TASK PROMPT:
The entries below contain pictures. Write out only the lines from the line with "index dip: (353, 448)" up to and including the line with "pinky dip: (121, 173)", exactly, without them.

RECORDS PROVIDED:
= = = =

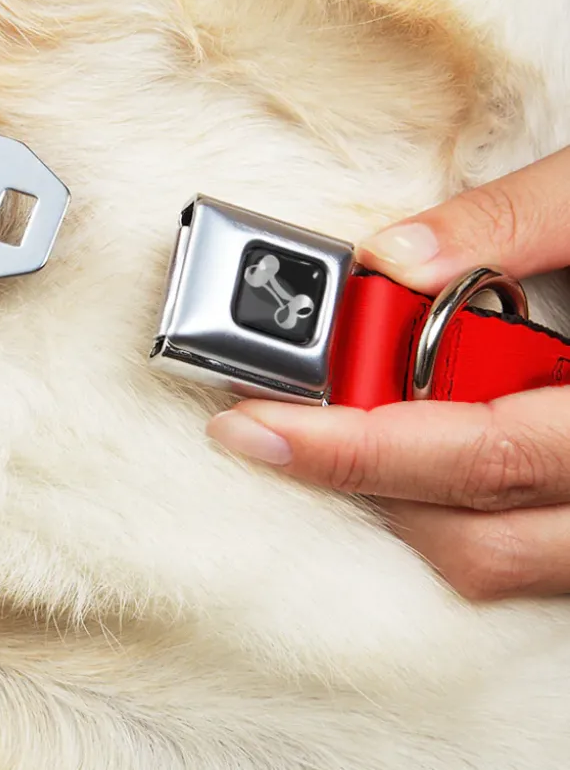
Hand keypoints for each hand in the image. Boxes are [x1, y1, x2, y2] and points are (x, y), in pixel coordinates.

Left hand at [208, 147, 569, 600]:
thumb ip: (515, 221)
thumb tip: (393, 257)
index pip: (478, 453)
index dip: (353, 448)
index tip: (253, 424)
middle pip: (476, 534)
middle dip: (358, 479)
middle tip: (273, 421)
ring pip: (501, 561)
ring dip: (404, 502)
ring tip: (338, 429)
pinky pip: (530, 555)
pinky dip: (458, 511)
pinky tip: (418, 450)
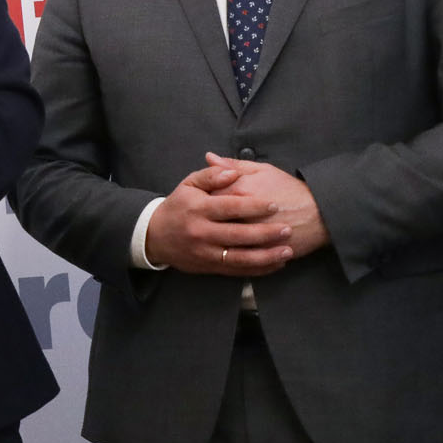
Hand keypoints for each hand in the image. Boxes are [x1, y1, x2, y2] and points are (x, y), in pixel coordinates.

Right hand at [144, 162, 295, 274]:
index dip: (254, 206)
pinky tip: (276, 264)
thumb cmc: (178, 207)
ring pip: (239, 258)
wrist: (154, 236)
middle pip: (238, 235)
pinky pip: (236, 271)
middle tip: (288, 229)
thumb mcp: (188, 184)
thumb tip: (232, 171)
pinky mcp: (208, 266)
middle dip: (266, 233)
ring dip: (266, 256)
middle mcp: (201, 232)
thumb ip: (211, 175)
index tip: (275, 204)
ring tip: (287, 251)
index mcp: (198, 209)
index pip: (230, 207)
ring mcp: (205, 252)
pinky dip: (258, 269)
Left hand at [203, 153, 328, 256]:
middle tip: (203, 223)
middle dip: (204, 223)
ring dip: (216, 242)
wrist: (320, 213)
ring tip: (216, 238)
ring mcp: (249, 235)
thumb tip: (208, 157)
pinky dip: (232, 256)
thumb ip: (232, 165)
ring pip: (222, 242)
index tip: (199, 202)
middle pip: (210, 221)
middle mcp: (240, 214)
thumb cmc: (290, 189)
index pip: (205, 195)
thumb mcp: (262, 170)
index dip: (199, 199)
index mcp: (238, 190)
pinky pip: (239, 257)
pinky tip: (230, 252)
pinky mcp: (260, 252)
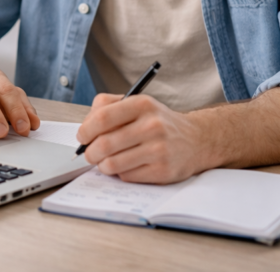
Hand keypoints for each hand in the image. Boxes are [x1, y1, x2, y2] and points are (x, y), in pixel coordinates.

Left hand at [76, 93, 208, 183]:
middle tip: (89, 154)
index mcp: (142, 104)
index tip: (82, 137)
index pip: (102, 118)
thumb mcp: (139, 104)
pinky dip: (121, 173)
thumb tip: (85, 128)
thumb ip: (109, 107)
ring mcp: (158, 149)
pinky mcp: (162, 171)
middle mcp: (152, 125)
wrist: (197, 140)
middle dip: (89, 153)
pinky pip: (127, 176)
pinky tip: (128, 166)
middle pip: (104, 144)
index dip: (85, 130)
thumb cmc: (160, 122)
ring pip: (112, 164)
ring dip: (103, 165)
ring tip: (106, 161)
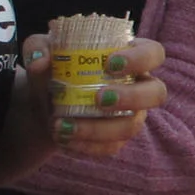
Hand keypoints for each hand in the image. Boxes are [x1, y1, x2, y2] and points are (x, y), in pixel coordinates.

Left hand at [19, 35, 169, 158]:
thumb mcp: (43, 50)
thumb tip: (40, 61)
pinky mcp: (117, 138)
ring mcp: (132, 114)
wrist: (45, 100)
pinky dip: (86, 146)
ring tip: (64, 126)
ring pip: (132, 126)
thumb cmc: (55, 66)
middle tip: (100, 99)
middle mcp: (139, 85)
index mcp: (130, 56)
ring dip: (99, 129)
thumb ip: (38, 47)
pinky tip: (63, 139)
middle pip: (156, 93)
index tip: (111, 63)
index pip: (153, 53)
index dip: (141, 59)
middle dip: (132, 98)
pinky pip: (112, 147)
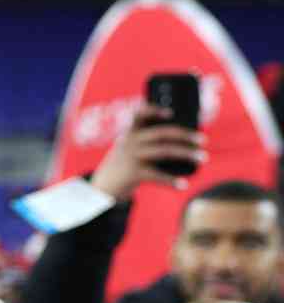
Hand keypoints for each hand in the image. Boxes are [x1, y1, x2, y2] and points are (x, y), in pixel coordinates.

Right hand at [89, 107, 205, 200]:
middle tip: (202, 140)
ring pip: (166, 151)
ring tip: (202, 158)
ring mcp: (132, 157)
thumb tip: (180, 146)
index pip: (139, 115)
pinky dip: (172, 181)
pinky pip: (158, 175)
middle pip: (163, 133)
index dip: (154, 110)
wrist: (99, 192)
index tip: (171, 112)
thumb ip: (145, 146)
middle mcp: (130, 143)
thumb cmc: (119, 171)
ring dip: (187, 154)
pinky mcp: (133, 174)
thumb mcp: (126, 153)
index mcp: (128, 135)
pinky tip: (183, 184)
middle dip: (186, 135)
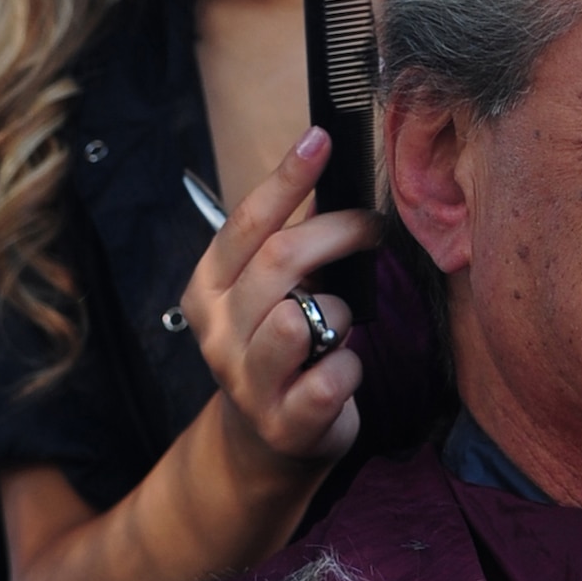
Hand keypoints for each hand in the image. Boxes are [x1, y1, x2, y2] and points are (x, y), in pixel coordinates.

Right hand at [180, 128, 380, 487]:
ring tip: (338, 322)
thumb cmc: (278, 349)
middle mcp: (218, 333)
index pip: (247, 222)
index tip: (322, 138)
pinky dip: (351, 367)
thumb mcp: (268, 291)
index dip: (287, 177)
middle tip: (372, 226)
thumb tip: (322, 161)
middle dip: (338, 232)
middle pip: (281, 260)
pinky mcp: (286, 423)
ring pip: (303, 318)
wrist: (267, 442)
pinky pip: (333, 376)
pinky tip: (342, 369)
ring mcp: (248, 382)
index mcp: (209, 289)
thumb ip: (286, 238)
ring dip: (338, 310)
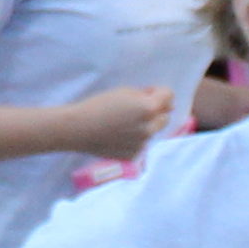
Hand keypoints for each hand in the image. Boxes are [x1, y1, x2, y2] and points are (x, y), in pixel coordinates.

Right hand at [59, 84, 173, 161]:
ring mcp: (142, 144)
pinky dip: (134, 139)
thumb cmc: (99, 105)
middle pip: (165, 117)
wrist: (79, 129)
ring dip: (145, 126)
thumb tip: (161, 102)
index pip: (169, 96)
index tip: (149, 93)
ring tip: (122, 123)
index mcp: (149, 109)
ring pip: (152, 132)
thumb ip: (146, 96)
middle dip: (156, 111)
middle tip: (137, 109)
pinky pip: (140, 144)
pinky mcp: (133, 155)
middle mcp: (149, 128)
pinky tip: (118, 135)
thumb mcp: (125, 92)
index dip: (160, 93)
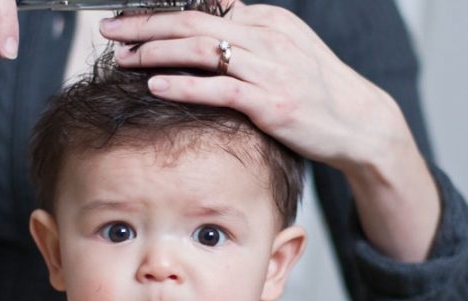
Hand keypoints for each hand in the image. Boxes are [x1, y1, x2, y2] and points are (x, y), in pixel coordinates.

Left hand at [100, 2, 414, 172]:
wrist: (358, 122)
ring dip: (156, 50)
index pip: (204, 10)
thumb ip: (251, 35)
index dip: (161, 13)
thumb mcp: (288, 49)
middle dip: (145, 24)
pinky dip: (183, 84)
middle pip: (195, 23)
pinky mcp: (272, 103)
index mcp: (269, 22)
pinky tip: (156, 84)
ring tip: (123, 56)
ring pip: (202, 51)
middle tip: (109, 29)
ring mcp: (271, 70)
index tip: (129, 19)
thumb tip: (213, 24)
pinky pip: (219, 88)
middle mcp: (268, 38)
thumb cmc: (319, 90)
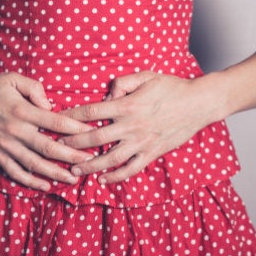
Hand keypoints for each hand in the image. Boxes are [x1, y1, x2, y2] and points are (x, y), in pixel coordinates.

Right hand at [0, 71, 95, 190]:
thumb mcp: (12, 78)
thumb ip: (35, 88)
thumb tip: (51, 104)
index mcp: (22, 110)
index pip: (55, 122)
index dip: (76, 129)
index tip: (92, 133)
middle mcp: (15, 131)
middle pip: (49, 148)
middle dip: (72, 157)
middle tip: (90, 162)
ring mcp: (5, 145)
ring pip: (34, 164)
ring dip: (55, 173)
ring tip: (73, 179)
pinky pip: (15, 172)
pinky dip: (31, 181)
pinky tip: (45, 185)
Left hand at [58, 71, 225, 183]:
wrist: (199, 103)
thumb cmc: (172, 87)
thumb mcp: (146, 76)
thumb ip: (123, 83)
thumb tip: (106, 96)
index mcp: (127, 105)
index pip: (91, 112)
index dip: (70, 116)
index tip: (56, 120)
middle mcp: (132, 125)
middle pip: (94, 138)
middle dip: (72, 143)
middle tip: (55, 148)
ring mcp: (142, 142)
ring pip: (110, 158)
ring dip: (89, 165)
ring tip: (73, 169)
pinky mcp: (152, 153)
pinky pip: (131, 169)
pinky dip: (116, 176)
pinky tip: (102, 180)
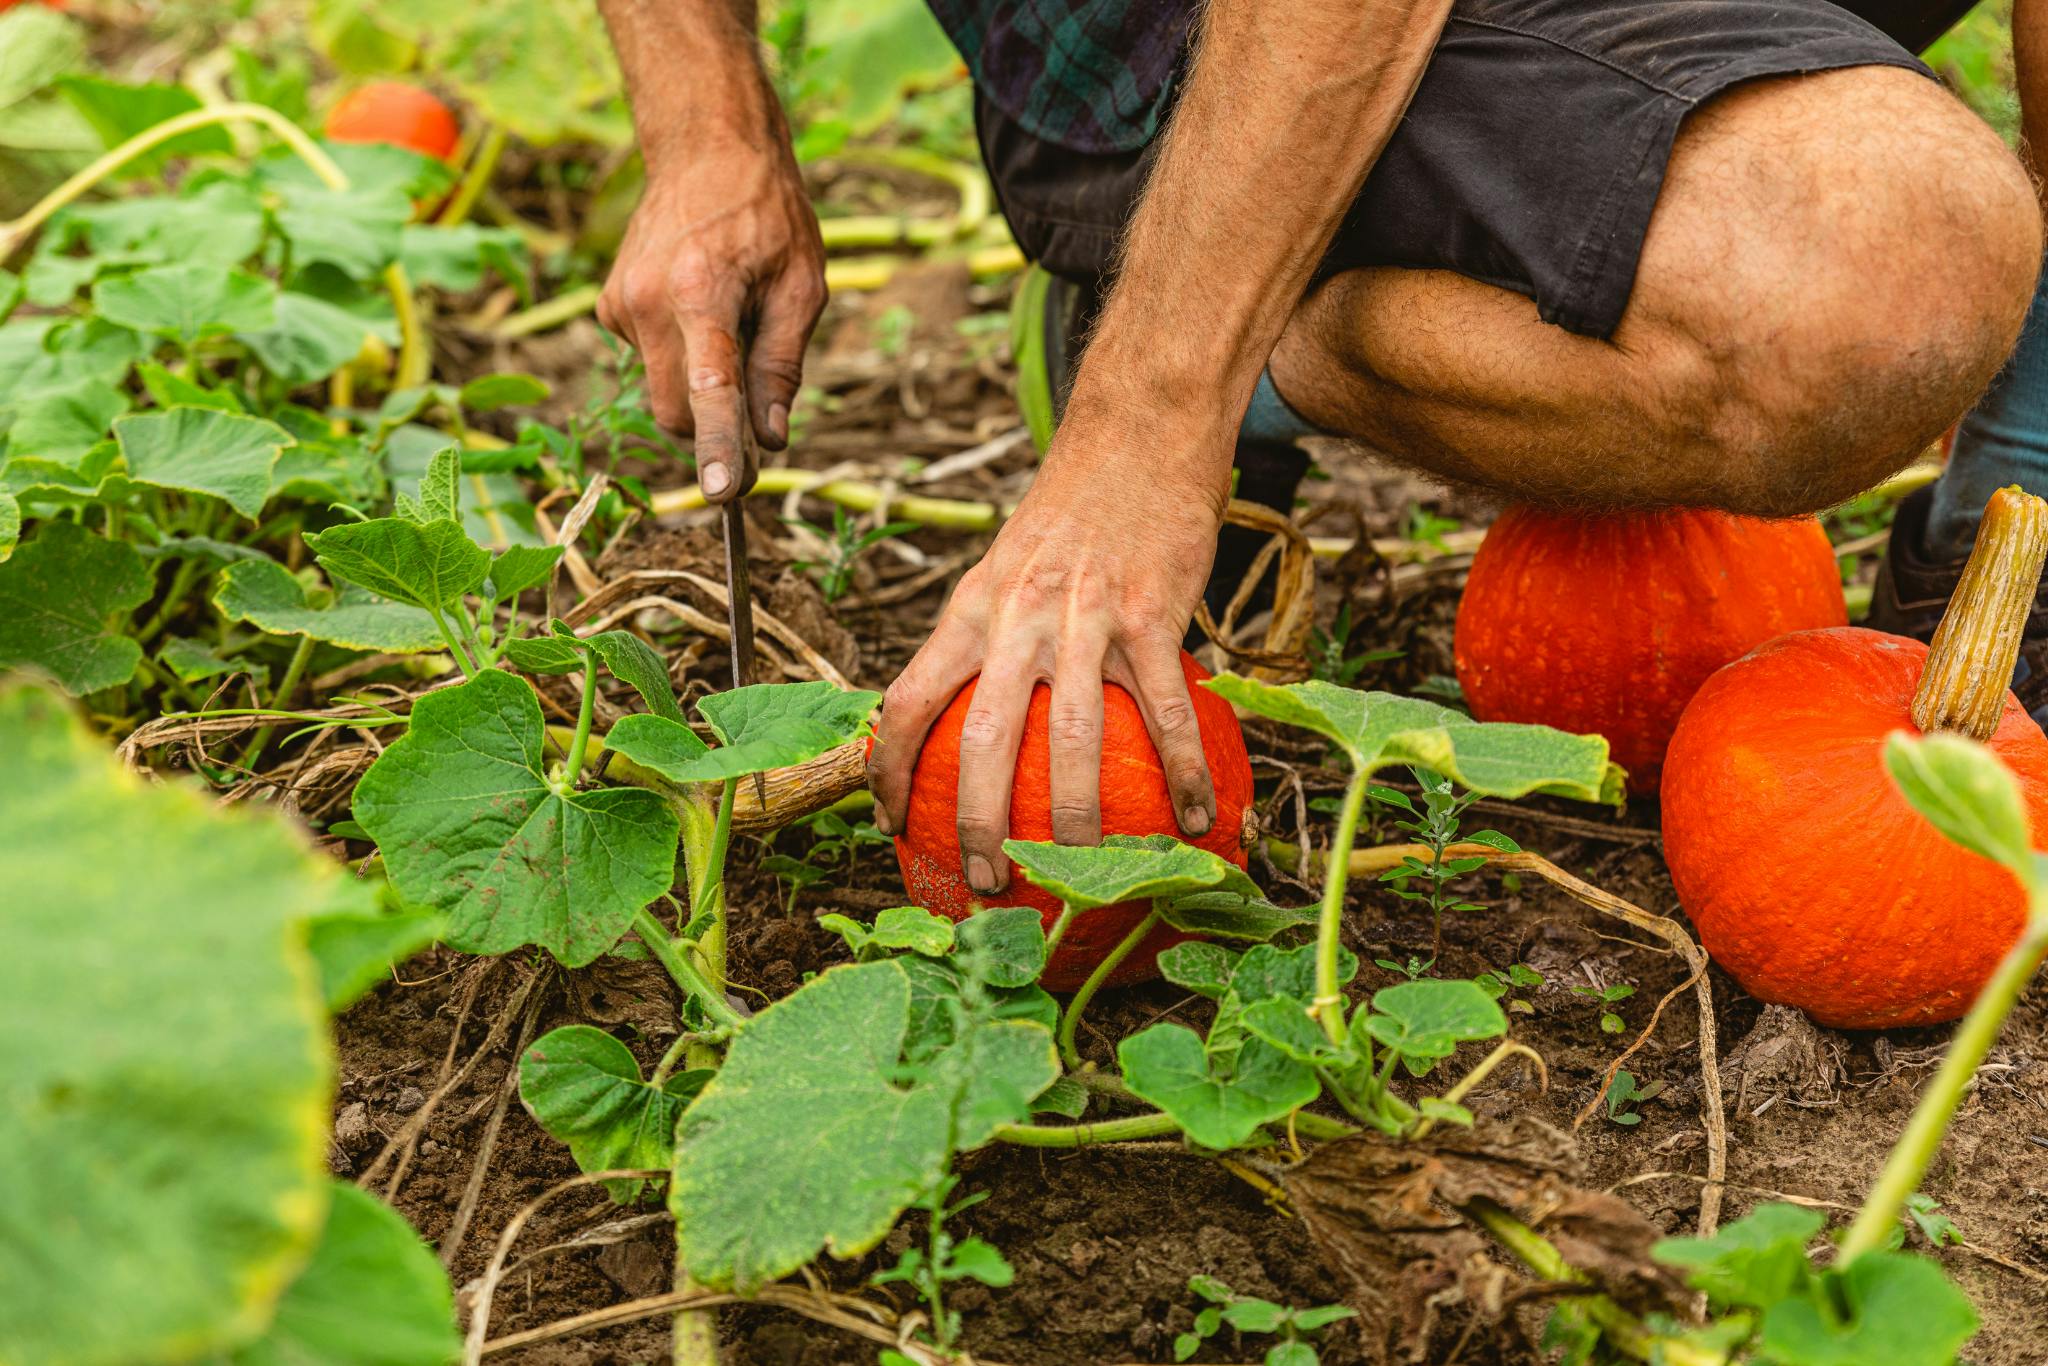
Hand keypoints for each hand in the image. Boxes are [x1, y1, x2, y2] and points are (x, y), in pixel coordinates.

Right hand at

= = = =

EXERCISE RESULT:
index dip: (353, 448)
index tip: (253, 424)
middle pip: (476, 534)
middle dip: (358, 479)
middle tip: (273, 421)
ring pip: (501, 561)
ring dip: (404, 502)
ring tip: (338, 429)
pinky pip: (530, 555)
pinky dip: (458, 511)
pinky tip: (418, 450)
Hand keypoints for each hand in the image. Boxes are [x1, y1, x2, y2] and points are (x, y), in pixel coordinates.

Right hand at [144, 162, 295, 274]:
index dip: (254, 206)
pinky tip: (276, 264)
thumb cmc: (178, 207)
ring pip: (239, 258)
wrist: (154, 236)
middle pip: (238, 235)
pinky pip: (236, 271)
middle tip: (288, 229)
thumb mcp: (188, 184)
thumb tip: (232, 171)
pinky mcp: (208, 266)
middle dip: (266, 233)
ring dip: (266, 256)
middle mcp: (201, 232)
thumb ip: (211, 175)
index tip: (275, 204)
ring tip: (287, 251)
index mcp: (198, 209)
index pip: (230, 207)
ring mcp: (205, 252)
pinky dip: (258, 269)
Left hand at [203, 153, 328, 256]:
middle tip: (203, 223)
middle dip: (204, 223)
ring dip: (216, 242)
wrist: (320, 213)
ring tip: (216, 238)
ring mcp: (249, 235)
thumb tip: (208, 157)
pinky dip: (232, 256)
thumb ip: (232, 165)
ring pip: (222, 242)
index tip: (199, 202)
middle pip: (210, 221)
middle mcp: (240, 214)
thumb cmc: (290, 189)
index pip: (205, 195)
thumb mcp: (262, 170)
index dip: (199, 199)
index mcp: (238, 190)
pinky pip: (239, 257)
pinky tip: (230, 252)
pinky mcp: (260, 252)
Hand keypoints for each hand in the image. Boxes are [x1, y1, x2, y2] and points are (x, y), in pixel coordinates.

Left hand at [76, 93, 208, 183]:
middle tip: (89, 154)
index mcp: (142, 104)
index tip: (82, 137)
index pip: (102, 118)
thumb mcp: (139, 104)
pinky dip: (121, 173)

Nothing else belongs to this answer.